### Source data
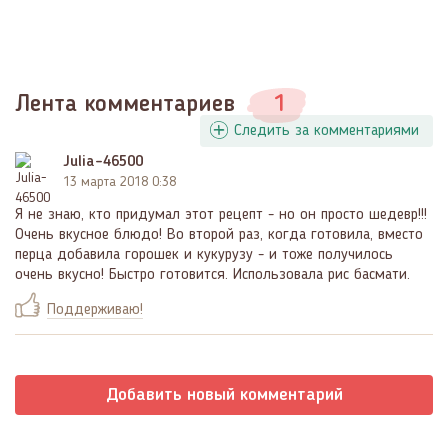
Лента комментариев
1
Следить за комментариями
Julia-46500
13 марта 2018 0:38
Я не знаю, кто придумал этот рецепт - но он просто шедевр!!!
Очень вкусное блюдо! Во второй раз, когда готовила, вместо
перца добавила горошек и кукурузу - и тоже получилось
очень вкусно! Быстро готовится. Использовала рис басмати.
Поддерживаю!
Добавить новый комментарий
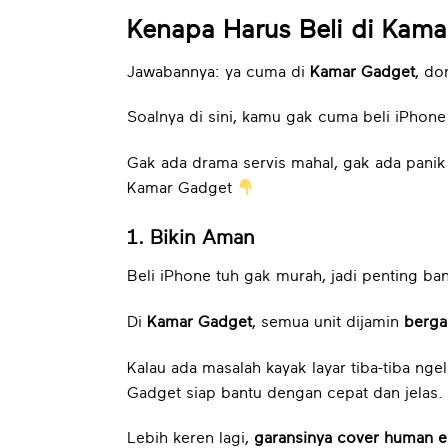
Kenapa Harus Beli di Kam
Jawabannya: ya cuma di
Kamar Gadget
, d
Soalnya di sini, kamu gak cuma beli iPhon
Gak ada drama servis mahal, gak ada panik w
Kamar Gadget
1. Bikin Aman
Beli iPhone tuh gak murah, jadi penting ba
Di
Kamar Gadget
, semua unit dijamin
berga
Kalau ada masalah kayak layar tiba-tiba nge
Gadget siap bantu dengan cepat dan jelas.
Lebih keren lagi,
garansinya cover human er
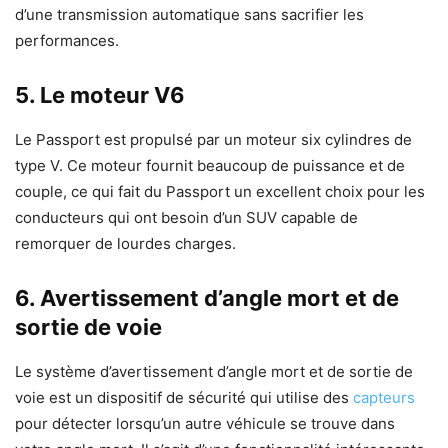
d’une transmission automatique sans sacrifier les
performances.
5. Le moteur V6
Le Passport est propulsé par un moteur six cylindres de
type V. Ce moteur fournit beaucoup de puissance et de
couple, ce qui fait du Passport un excellent choix pour les
conducteurs qui ont besoin d’un SUV capable de
remorquer de lourdes charges.
6. Avertissement d’angle mort et de
sortie de voie
Le système d’avertissement d’angle mort et de sortie de
voie est un dispositif de sécurité qui utilise des
capteurs
pour détecter lorsqu’un autre véhicule se trouve dans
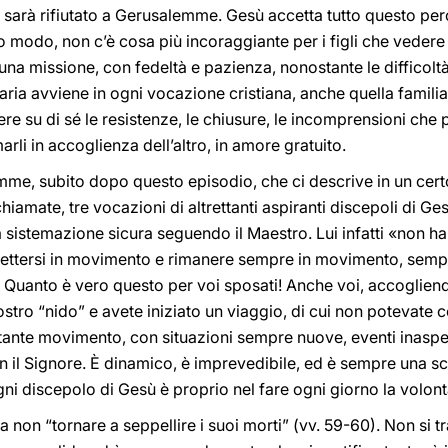
ne sarà rifiutato a Gerusalemme. Gesù accetta tutto questo pe
so modo, non c’è cosa più incoraggiante per i figli che vedere i
a missione, con fedeltà e pazienza, nonostante le difficoltà, 
ria avviene in ogni vocazione cristiana, anche quella famili
ere su di sé le resistenze, le chiusure, le incomprensioni ch
arli in accoglienza dell’altro, in amore gratuito.
e, subito dopo questo episodio, che ci descrive in un cert
chiamate, tre vocazioni di altrettanti aspiranti discepoli di Ge
 sistemazione sicura seguendo il Maestro. Lui infatti «non h
mettersi in movimento e rimanere sempre in movimento, sempr
a. Quanto è vero questo per voi sposati! Anche voi, accoglien
vostro “nido” e avete iniziato un viaggio, di cui non potevate c
tante movimento, con situazioni sempre nuove, eventi inaspet
n il Signore. È dinamico, è imprevedibile, ed è sempre una s
gni discepolo di Gesù è proprio nel fare ogni giorno la volont
a non “tornare a seppellire i suoi morti” (vv. 59-60). Non si t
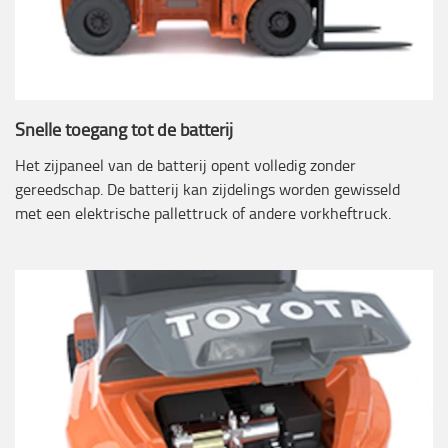
Snelle toegang tot de batterij
Het zijpaneel van de batterij opent volledig zonder
gereedschap. De batterij kan zijdelings worden gewisseld
met een elektrische pallettruck of andere vorkheftruck.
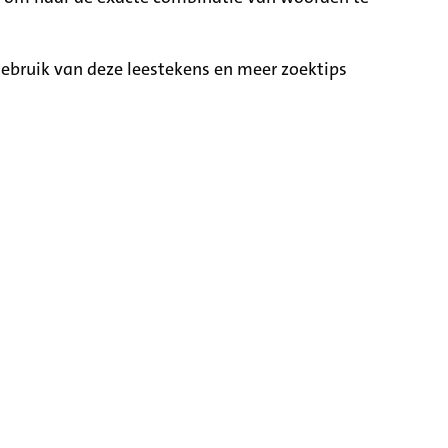
ebruik van deze leestekens en meer zoektips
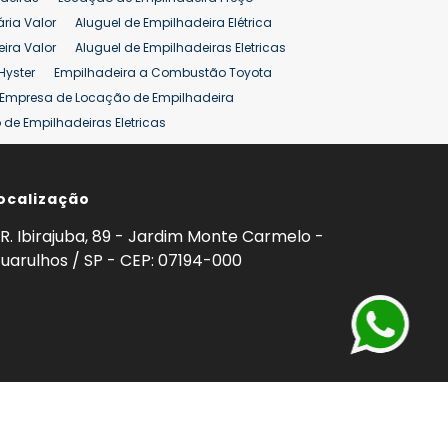
ão 25 ton
Preço de Empilhadeira 25 ton
ária Valor
Aluguel de Empilhadeira Elétrica
ira Valor
Aluguel de Empilhadeiras Eletricas
Hyster
Empilhadeira a Combustão Toyota
Empresa de Locação de Empilhadeira
de Empilhadeiras Eletricas
ção de Empilhadeiras
Preço Aluguel Empilhadeira
ocalização
omprar Empilhadeira Hyster
Venda de Empilhadeira
enda
Aluguel de Empilhadeira 25 ton
R. Ibirajuba, 89 - Jardim Monte Carmelo -
5 ton
Venda Empilhadeiras 25 ton
uarulhos / SP - CEP: 07194-000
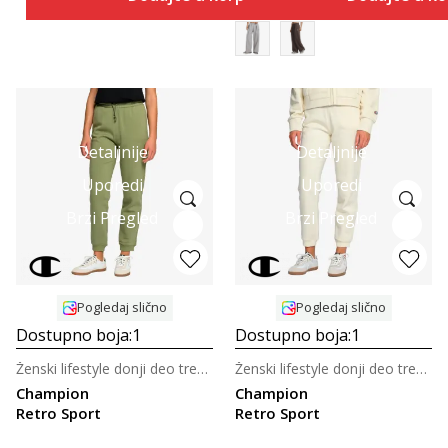
Detaljnije
Detaljnije
Uporedi
Uporedi
Brzi Pregled
Brzi Pregled
Pogledaj slično
Pogledaj slično
Dostupno boja:
1
Dostupno boja:
1
Ženski lifestyle donji deo trenerke
Ženski lifestyle donji deo trenerke
Champion
Champion
Retro Sport
Retro Sport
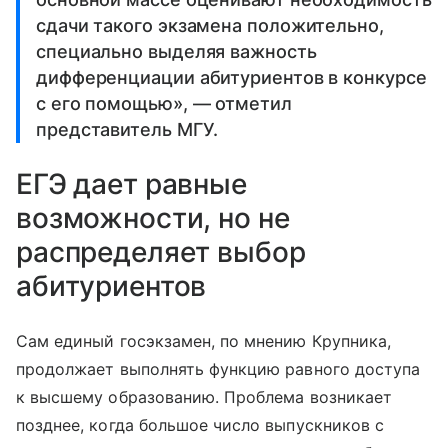
сдачи такого экзамена положительно,
специально выделяя важность
дифференциации абитуриентов в конкурсе
с его помощью», — отметил
представитель МГУ.
ЕГЭ дает равные
возможности, но не
распределяет выбор
абитуриентов
Сам единый госэкзамен, по мнению Крупника,
продолжает выполнять функцию равного доступа
к высшему образованию. Проблема возникает
позднее, когда большое число выпускников с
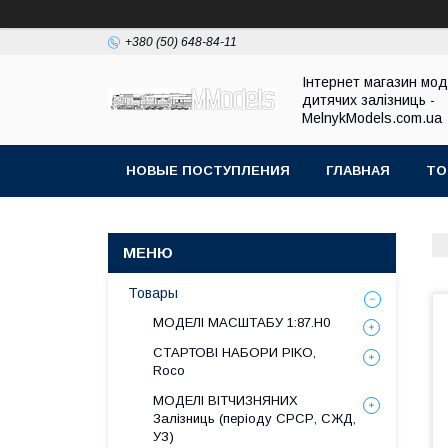
+380 (50) 648-84-11
Інтернет магазин мо
дитячих залізниць -
MelnykModels.com.ua
НОВЫЕ ПОСТУПЛЕНИЯ
ГЛАВНАЯ
ТО
Товары
МОДЕЛІ МАСШТАБУ 1:87.H0
СТАРТОВІ НАБОРИ PIKO,
Roco
МОДЕЛІ ВІТЧИЗНЯНИХ
Залізниць (періоду СРСР, СЖД,
УЗ)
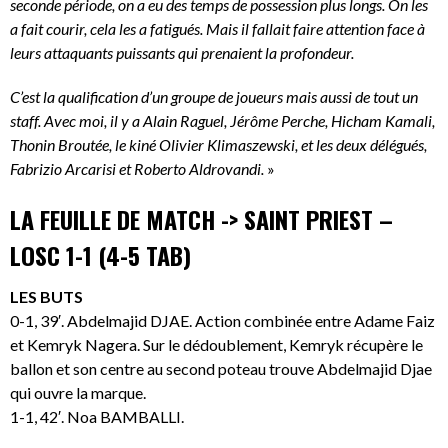
seconde période, on a eu des temps de possession plus longs. On les
a fait courir, cela les a fatigués. Mais il fallait faire attention face à
leurs attaquants puissants qui prenaient la profondeur.
C’est la qualification d’un groupe de joueurs mais aussi de tout un
staff. Avec moi, il y a Alain Raguel, Jérôme Perche, Hicham Kamali,
Thonin Broutée, le kiné Olivier Klimaszewski, et les deux délégués,
Fabrizio Arcarisi et Roberto Aldrovandi.
»
LA FEUILLE DE MATCH -> SAINT PRIEST –
LOSC 1-1 (4-5 TAB)
LES BUTS
0-1, 39′. Abdelmajid DJAE. Action combinée entre Adame Faiz
et Kemryk Nagera. Sur le dédoublement, Kemryk récupère le
ballon et son centre au second poteau trouve Abdelmajid Djae
qui ouvre la marque.
1-1, 42′. Noa BAMBALLI.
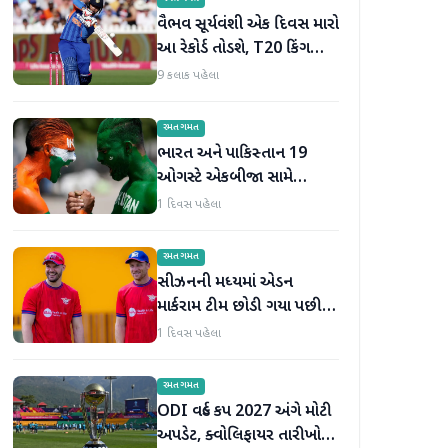
વૈભવ સૂર્યવંશી એક દિવસ મારો
આ રેકોર્ડ તોડશે, T20 કિંગ
બન્યા પછી જોસ બટલરની
9 કલાક પહેલા
મોટી ભવિષ્યવાણી
રમતગમત
ભારત અને પાકિસ્તાન 19
ઓગસ્ટે એકબીજા સામે
ટકરાશે, હોકી વર્લ્ડ કપ માટે
1 દિવસ પહેલા
ટીમની જાહેરાત
રમતગમત
સીઝનની મધ્યમાં એડન
માર્કરામ ટીમ છોડી ગયા પછી
જોસ બટલરે સુપર જાયન્ટ્સ
1 દિવસ પહેલા
ટીમનો હવાલો સંભાળ્યો
રમતગમત
ODI વર્લ્ડ કપ 2027 અંગે મોટી
અપડેટ, ક્વોલિફાયર તારીખો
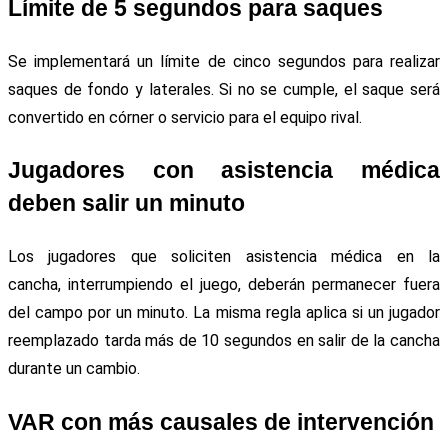
Límite de 5 segundos para saques
Se implementará un límite de cinco segundos para realizar
saques de fondo y laterales. Si no se cumple, el saque será
convertido en córner o servicio para el equipo rival.
Jugadores con asistencia médica
deben salir un minuto
Los jugadores que soliciten asistencia médica en la
cancha, interrumpiendo el juego, deberán permanecer fuera
del campo por un minuto. La misma regla aplica si un jugador
reemplazado tarda más de 10 segundos en salir de la cancha
durante un cambio.
VAR con más causales de intervención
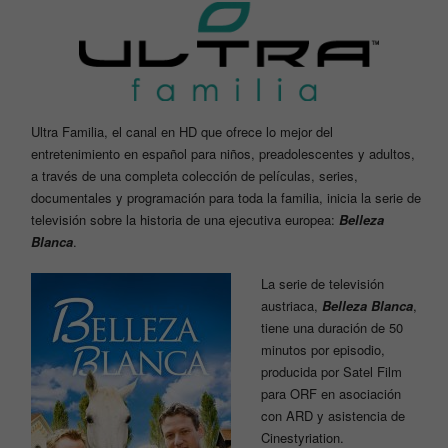
Ultra Familia, el canal en HD que ofrece lo mejor del
entretenimiento en español para niños, preadolescentes y adultos,
a través de una completa colección de películas, series,
documentales y programación para toda la familia, inicia la serie de
televisión sobre la historia de una ejecutiva europea:
Belleza
Blanca
.
La serie de televisión
austriaca,
Belleza Blanca
,
tiene una duración de 50
minutos por episodio,
producida por Satel Film
para ORF en asociación
con ARD y asistencia de
Cinestyriation.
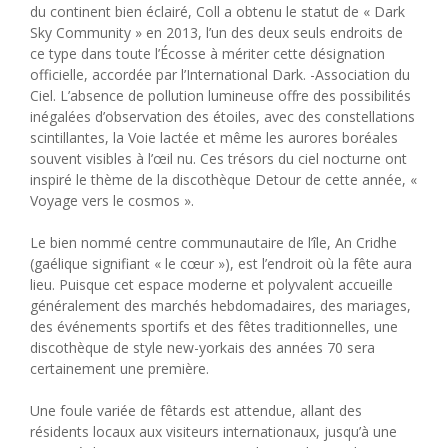
du continent bien éclairé, Coll a obtenu le statut de « Dark
Sky Community » en 2013, l’un des deux seuls endroits de
ce type dans toute l’Écosse à mériter cette désignation
officielle, accordée par l’International Dark. -Association du
Ciel. L’absence de pollution lumineuse offre des possibilités
inégalées d’observation des étoiles, avec des constellations
scintillantes, la Voie lactée et même les aurores boréales
souvent visibles à l’œil nu. Ces trésors du ciel nocturne ont
inspiré le thème de la discothèque Detour de cette année, «
Voyage vers le cosmos ».
Le bien nommé centre communautaire de l’île, An Cridhe
(gaélique signifiant « le cœur »), est l’endroit où la fête aura
lieu. Puisque cet espace moderne et polyvalent accueille
généralement des marchés hebdomadaires, des mariages,
des événements sportifs et des fêtes traditionnelles, une
discothèque de style new-yorkais des années 70 sera
certainement une première.
Une foule variée de fêtards est attendue, allant des
résidents locaux aux visiteurs internationaux, jusqu’à une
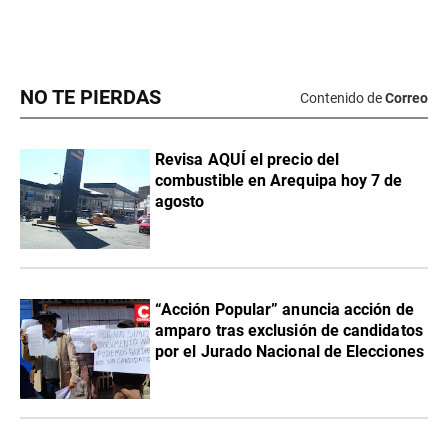
NO TE PIERDAS
Contenido de
Correo
Revisa AQUÍ el precio del
combustible en Arequipa hoy 7 de
agosto
“Acción Popular” anuncia acción de
amparo tras exclusión de candidatos
por el Jurado Nacional de Elecciones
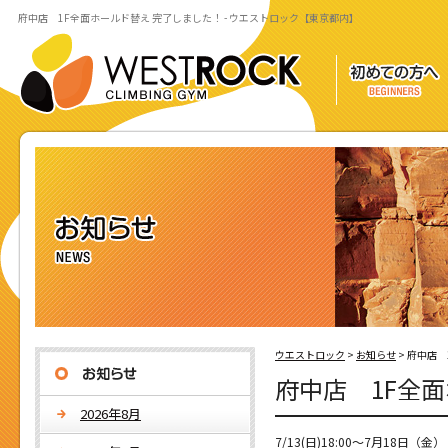
府中店 1F全面ホールド替え 完了しました！ - ウエストロック【東京都内】
ウエストロック
>
お知らせ
>
府中店 
府中店 1F全
2026年8月
7/13(日)18:00～7月18日（金）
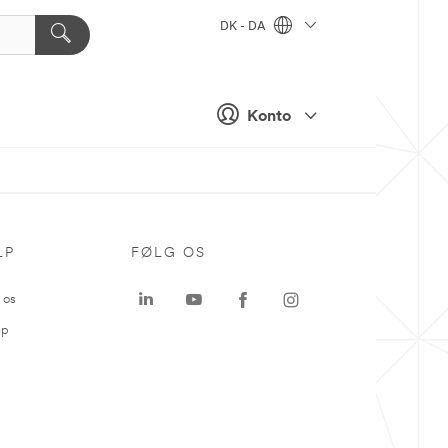
DK - DA
Konto
LP
FØLG OS
 os
ap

### Description of the task
Reproduce everything from the start of the listing down through the line containing "garansinya cover human er", with that line included. Leave the pictures out.

### Task output
Лента комментариев
1
Следить за комментариями
Julia-46500
13 марта 2018 0:38
Я не знаю, кто придумал этот рецепт - но он просто шедевр!!!
Очень вкусное блюдо! Во второй раз, когда готовила, вместо
перца добавила горошек и кукурузу - и тоже получилось
очень вкусно! Быстро готовится. Использовала рис басмати.
Поддерживаю!
Добавить новый комментарий
Kenapa Harus Beli di Kam
Jawabannya: ya cuma di
Kamar Gadget
, d
Soalnya di sini, kamu gak cuma beli iPhon
Gak ada drama servis mahal, gak ada panik w
Kamar Gadget
1. Bikin Aman
Beli iPhone tuh gak murah, jadi penting ba
Di
Kamar Gadget
, semua unit dijamin
berga
Kalau ada masalah kayak layar tiba-tiba nge
Gadget siap bantu dengan cepat dan jelas.
Lebih keren lagi,
garansinya cover human er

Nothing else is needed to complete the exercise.